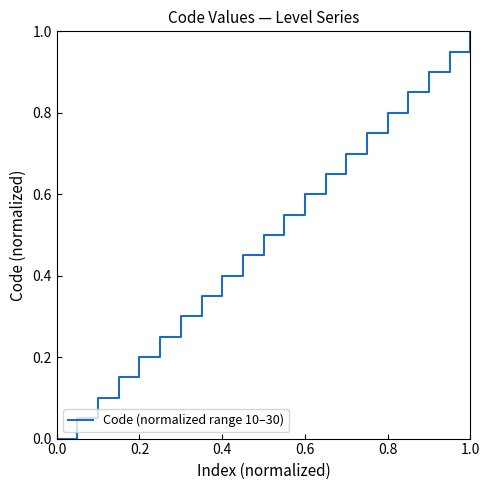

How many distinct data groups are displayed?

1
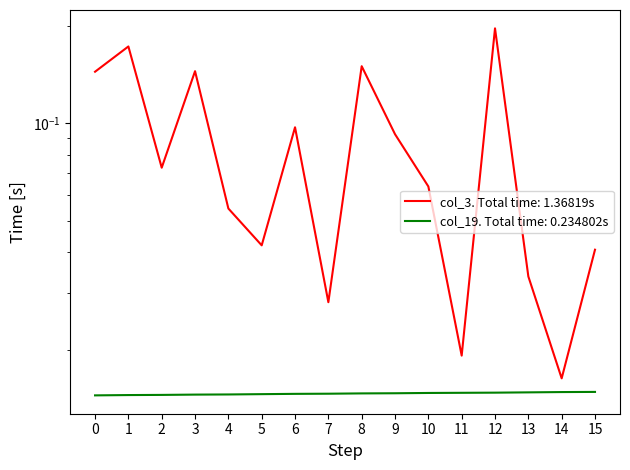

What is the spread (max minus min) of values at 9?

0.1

==

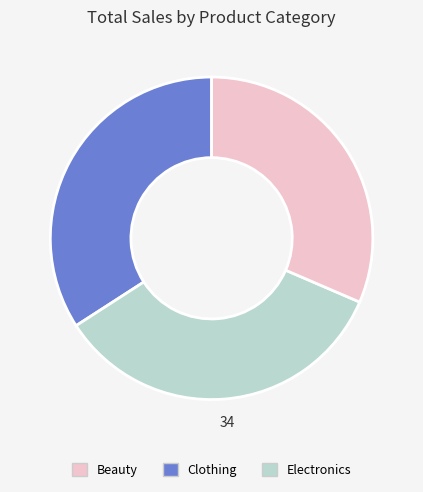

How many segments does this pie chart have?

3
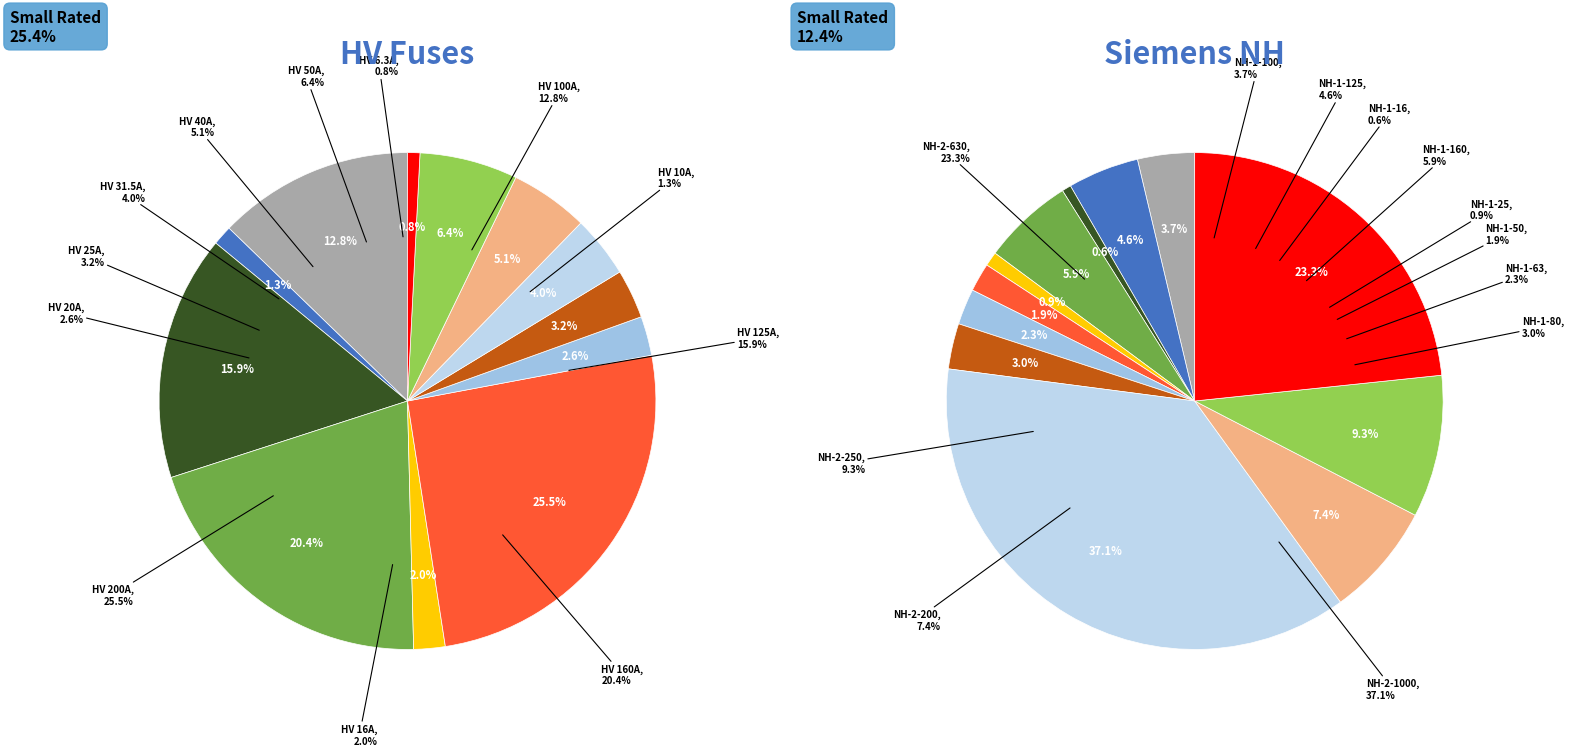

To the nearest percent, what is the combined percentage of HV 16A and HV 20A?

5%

...

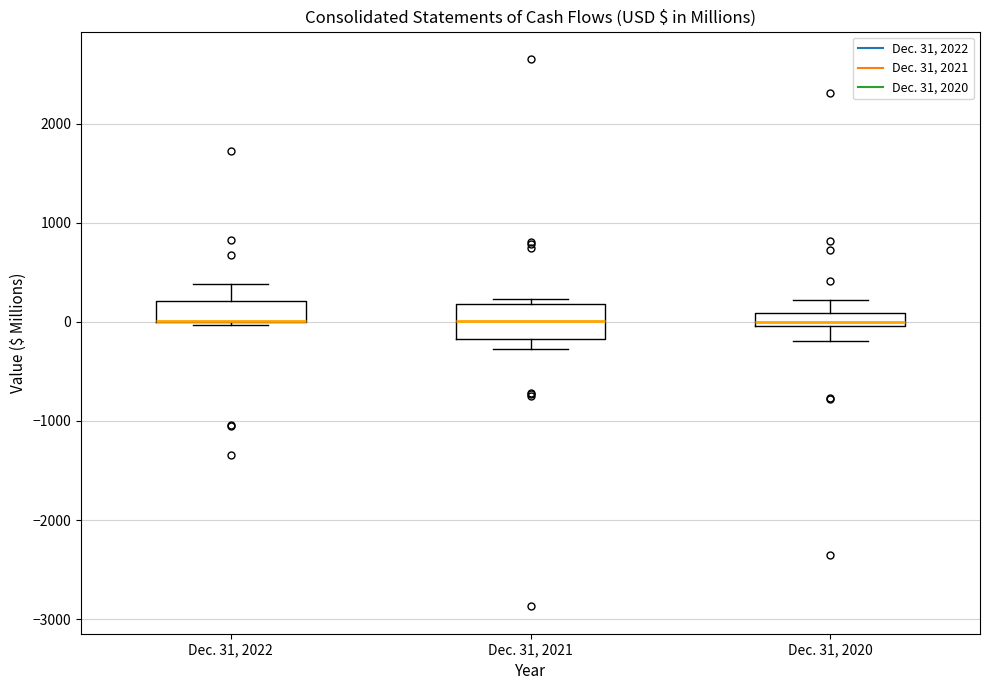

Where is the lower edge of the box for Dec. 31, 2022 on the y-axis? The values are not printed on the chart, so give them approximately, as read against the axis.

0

## Your goal
Please quote every line between the one holding "How many distinct data groups are displayed?" and the one holding "What is the spread", inclusive, leaving out any pictures.

## Answer to the exercise
How many distinct data groups are displayed?

1

What is the spread (max minus min) of values at 9?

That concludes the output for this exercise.